* **SUPPLIED PASSAGE**
★ ★ ★ ★ ★ ★ ★
Nothing crazy, but boy did it feel good. Amazing what a small amount of me time can do!
Now back to mothering my little man.
Because I got a lotta love to give.

Saturday, March 14, 2015

One. Year. Old.

One year old! I am in disbelief, and yet thrilled at the same time. My baby is getting so big, and is still my baby at the same time.
It's amazing how time has flown by this past year. With our first real nursing strike over (thank God! as Ry said, P and I have now worked out our differences), I've been reflecting so much on what it felt like to bring P home from the NICU. There was such a jumble of emotions and feelings. Elated, scared, so full of love, and overwhelmed. And peaceful. That first afternoon at home, just Ryan, P, and me, it was peaceful.
I've also been reflecting on how I feel as a mom. In a word: awkward. Am I doing anything right? God only knows. P has done well so far, I guess that says something. Right!?!
★ ★ ★ ★ ★ ★ ★
Pose landmark coordinates:
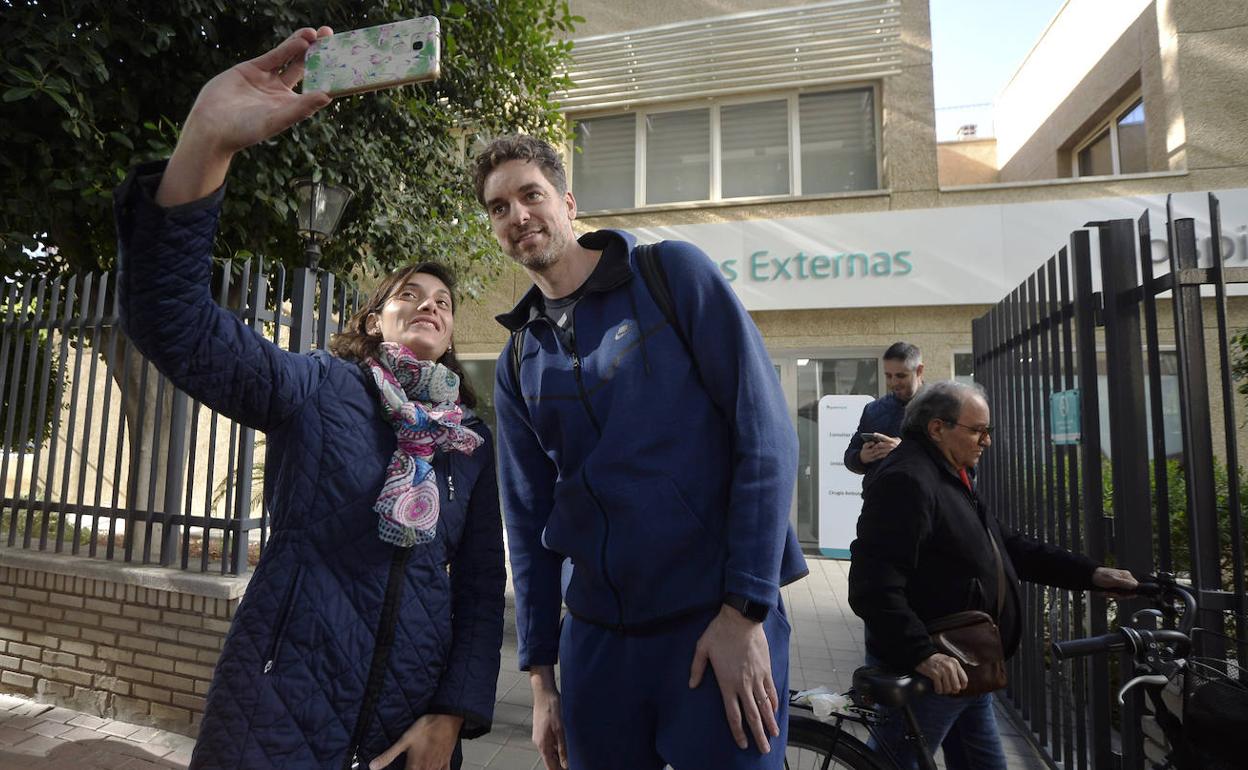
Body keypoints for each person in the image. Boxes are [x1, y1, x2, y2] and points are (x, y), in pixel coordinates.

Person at [113, 28, 504, 770]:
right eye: (409, 295)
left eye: (444, 302)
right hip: (275, 716)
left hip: (408, 735)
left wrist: (452, 717)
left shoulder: (467, 444)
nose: (429, 305)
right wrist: (208, 140)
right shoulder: (322, 387)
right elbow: (176, 324)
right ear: (372, 319)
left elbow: (483, 592)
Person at [475, 135, 808, 770]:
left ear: (568, 203)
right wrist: (542, 680)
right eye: (498, 207)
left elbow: (765, 437)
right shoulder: (517, 358)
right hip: (599, 643)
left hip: (712, 623)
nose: (517, 216)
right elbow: (527, 518)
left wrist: (745, 613)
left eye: (530, 195)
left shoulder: (671, 275)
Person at [847, 380, 1137, 770]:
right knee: (888, 764)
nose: (986, 441)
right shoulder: (909, 480)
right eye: (977, 430)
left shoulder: (950, 474)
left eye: (989, 431)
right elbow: (872, 584)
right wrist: (923, 654)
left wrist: (1091, 574)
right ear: (937, 428)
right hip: (938, 671)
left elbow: (1006, 546)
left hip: (972, 664)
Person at [843, 341, 924, 479]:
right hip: (878, 497)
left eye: (901, 376)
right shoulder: (873, 410)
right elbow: (850, 456)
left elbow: (953, 460)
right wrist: (861, 457)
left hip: (925, 498)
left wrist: (903, 451)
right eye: (888, 376)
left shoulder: (942, 407)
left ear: (919, 371)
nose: (893, 383)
★ ★ ★ ★ ★ ★ ★
* **WHAT IS BEING ASKED**
Repeat the part of the blog post starting with "Nothing crazy, but" and going on through "One. Year. Old.", word for word. These rows were taken from a separate source and have no connection to the blog post.

* **EXERCISE OUTPUT**
Nothing crazy, but boy did it feel good. Amazing what a small amount of me time can do!
Now back to mothering my little man.
Because I got a lotta love to give.

Saturday, March 14, 2015

One. Year. Old.